The emotions I felt during my visit to the exhibition Witnesses: Art and Canada’s Indian Residential Schools at the Belkin Gallery are difficult to describe. I felt as if for every artwork I saw, I sensed a different kind of emotion. All of these emotions put together are a good representation of how the entire residential school situation makes me feel. For example, the large artwork The Lesson made me depressed and disturbed by the very cruel layout of the chairs and desks, and how they were all chained to each other and looked identical, with hooks sticking out of the apples. It made it seem like a prison where the children would be tortured and brain-washed into one giant identical army of zombies. The children were not taught religion, they were beat into it. They were taught that their traditional beliefs were evil and their ways were work of a devil. The “killing of the Indian in the child” was a strong theme of the artwork, and something that really got to my deepest emotions. I find it extremely sad when such rich tradition is lost and small, innocent children are taught that their families basically work for the devil. Below is a picture of what the artwork The Lesson reminds me of—hundreds of children being brain-washed into a monolithic group, with their spirits broken and living in fear day in and day out.
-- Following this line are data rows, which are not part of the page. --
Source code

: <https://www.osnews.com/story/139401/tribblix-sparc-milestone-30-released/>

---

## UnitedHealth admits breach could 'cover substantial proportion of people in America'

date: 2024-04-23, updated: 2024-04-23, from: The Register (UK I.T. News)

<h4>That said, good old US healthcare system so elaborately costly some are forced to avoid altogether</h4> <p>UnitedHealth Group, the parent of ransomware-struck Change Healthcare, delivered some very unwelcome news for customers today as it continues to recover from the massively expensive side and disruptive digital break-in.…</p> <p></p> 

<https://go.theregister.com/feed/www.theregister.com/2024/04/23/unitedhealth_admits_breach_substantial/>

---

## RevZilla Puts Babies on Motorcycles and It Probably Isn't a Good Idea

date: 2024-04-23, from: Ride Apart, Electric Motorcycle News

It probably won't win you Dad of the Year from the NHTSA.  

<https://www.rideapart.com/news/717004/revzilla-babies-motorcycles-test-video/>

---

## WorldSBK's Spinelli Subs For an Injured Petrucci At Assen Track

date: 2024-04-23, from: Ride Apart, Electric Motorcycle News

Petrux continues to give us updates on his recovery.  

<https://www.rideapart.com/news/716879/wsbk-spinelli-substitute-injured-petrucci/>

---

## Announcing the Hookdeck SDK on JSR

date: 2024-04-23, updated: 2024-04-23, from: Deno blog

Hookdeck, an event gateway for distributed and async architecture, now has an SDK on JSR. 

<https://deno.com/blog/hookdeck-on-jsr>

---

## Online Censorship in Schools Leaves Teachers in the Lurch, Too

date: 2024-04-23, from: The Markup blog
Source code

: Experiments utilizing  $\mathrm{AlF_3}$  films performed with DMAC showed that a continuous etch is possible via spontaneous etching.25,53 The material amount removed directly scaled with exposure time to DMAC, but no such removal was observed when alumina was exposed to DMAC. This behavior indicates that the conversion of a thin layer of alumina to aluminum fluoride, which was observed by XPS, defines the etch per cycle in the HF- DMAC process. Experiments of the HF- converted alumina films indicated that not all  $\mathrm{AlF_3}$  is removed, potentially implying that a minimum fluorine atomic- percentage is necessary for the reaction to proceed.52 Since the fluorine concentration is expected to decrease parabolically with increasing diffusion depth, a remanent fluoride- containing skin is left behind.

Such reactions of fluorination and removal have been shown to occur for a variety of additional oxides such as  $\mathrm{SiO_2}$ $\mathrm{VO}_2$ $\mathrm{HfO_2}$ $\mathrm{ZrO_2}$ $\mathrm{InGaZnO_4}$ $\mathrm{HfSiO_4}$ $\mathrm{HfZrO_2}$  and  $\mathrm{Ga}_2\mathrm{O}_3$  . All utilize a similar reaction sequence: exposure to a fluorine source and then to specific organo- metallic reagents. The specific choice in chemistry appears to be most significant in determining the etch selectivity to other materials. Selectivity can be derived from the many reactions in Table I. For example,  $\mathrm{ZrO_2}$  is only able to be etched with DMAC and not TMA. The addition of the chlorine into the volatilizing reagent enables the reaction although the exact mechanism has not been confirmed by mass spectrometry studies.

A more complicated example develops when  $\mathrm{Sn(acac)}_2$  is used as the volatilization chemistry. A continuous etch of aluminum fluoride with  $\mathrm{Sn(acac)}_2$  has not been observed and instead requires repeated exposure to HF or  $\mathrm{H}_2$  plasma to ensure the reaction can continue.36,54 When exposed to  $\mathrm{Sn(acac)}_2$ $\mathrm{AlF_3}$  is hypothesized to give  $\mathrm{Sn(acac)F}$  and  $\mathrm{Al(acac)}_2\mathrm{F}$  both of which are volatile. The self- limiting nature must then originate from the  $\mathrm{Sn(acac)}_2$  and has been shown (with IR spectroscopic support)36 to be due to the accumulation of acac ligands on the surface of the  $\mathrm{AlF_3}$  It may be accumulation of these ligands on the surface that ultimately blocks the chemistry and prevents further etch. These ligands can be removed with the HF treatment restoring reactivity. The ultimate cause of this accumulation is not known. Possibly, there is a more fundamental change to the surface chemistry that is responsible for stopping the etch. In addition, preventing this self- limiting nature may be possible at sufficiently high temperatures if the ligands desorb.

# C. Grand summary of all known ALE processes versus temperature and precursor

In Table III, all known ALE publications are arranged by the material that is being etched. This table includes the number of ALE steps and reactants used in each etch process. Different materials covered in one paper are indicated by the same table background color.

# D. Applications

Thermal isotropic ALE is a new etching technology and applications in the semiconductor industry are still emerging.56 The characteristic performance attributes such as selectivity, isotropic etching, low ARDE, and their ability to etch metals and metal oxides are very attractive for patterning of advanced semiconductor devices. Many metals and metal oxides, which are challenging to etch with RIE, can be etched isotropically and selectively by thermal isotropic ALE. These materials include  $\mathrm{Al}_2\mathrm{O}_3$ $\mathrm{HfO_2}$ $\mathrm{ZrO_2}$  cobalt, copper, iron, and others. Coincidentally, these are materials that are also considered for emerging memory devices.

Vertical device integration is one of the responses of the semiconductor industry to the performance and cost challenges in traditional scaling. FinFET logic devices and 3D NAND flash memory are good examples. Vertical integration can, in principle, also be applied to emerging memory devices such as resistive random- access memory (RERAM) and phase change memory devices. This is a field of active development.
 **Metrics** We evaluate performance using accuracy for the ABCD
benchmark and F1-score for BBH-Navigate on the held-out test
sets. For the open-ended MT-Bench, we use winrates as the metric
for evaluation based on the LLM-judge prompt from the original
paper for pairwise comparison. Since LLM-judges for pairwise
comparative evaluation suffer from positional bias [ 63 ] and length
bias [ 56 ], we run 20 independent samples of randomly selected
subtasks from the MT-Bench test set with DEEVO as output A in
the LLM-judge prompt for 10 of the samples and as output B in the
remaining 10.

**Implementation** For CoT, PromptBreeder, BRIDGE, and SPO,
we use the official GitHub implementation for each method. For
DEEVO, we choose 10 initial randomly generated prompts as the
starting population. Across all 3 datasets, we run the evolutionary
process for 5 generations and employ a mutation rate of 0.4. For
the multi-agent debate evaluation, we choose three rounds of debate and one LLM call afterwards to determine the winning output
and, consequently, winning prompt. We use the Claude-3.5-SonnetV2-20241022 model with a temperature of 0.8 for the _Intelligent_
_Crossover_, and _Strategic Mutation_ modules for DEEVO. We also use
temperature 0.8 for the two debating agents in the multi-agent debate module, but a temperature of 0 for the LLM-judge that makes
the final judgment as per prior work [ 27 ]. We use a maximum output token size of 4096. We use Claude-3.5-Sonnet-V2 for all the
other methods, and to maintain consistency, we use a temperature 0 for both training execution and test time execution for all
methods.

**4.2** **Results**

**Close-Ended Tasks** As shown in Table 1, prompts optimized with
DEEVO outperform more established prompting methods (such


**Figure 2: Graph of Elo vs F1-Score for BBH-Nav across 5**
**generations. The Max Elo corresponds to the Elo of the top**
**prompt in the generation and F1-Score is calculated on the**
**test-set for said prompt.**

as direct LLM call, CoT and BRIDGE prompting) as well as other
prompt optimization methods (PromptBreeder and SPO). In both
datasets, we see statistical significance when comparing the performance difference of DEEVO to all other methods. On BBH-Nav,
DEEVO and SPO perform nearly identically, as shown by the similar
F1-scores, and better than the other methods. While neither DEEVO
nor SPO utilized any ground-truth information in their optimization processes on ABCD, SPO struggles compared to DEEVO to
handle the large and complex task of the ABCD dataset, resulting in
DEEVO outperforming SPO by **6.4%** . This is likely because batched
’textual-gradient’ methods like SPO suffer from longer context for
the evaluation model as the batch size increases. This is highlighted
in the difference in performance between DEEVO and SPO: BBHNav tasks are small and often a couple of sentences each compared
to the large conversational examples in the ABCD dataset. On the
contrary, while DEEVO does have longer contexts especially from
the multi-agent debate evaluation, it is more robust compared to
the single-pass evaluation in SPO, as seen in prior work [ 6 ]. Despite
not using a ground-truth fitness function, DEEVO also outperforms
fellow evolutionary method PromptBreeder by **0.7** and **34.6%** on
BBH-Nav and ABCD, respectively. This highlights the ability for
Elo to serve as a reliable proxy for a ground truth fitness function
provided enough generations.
http://kolonialq.wordpress.com/2013/01/27/idle-no-more-meets-invasion-day-australia/

On the blackboard for Memory Wall, there were stories written of aboriginal children being refused treatment when they were sick or injured. After my research on the current treatment of many aboriginal people today, it doesn’t seem like they are being treated much better. They are still treated unequally, and this is something that really disappoints me, especially considering that the nation has put so much effort into apology and reconciliation. Leaders and decision-makers need to see that apology is only one small part of reconciliation. The other part is making new systems and laws to keep the issue from reoccurring.

Finally, Gina Laing’s paintings brought tears to my eyes. I feel that her artwork was so heart wrenching because of how personal it was. The viewer could truly see into Gina and how her experiences affected her internally. I remember in one of the descriptions she explains how she developed “a sense of disembodiment.” This again goes back to the idea of the children becoming one giant homogenous group, where none of them have any sense of who they are or where they come from anymore. That is the worst position for a child to be in, and that is why so many of them grew up into lost individuals with no path in life and addictions to drugs and alcohol.

As it did for most people, the TRC and the events really had a strong emotional effect on me. I am so happy that this nation I am now a resident of is strong enough to admit its wrong doings and take the steps to properly reconcile and that so many people support this. Now, the Canadian leaders need to put more effort into putting systems into place which will prevent residential schools or anything like them to ever happen again, and to work on ending the violence inflicted on aboriginal people.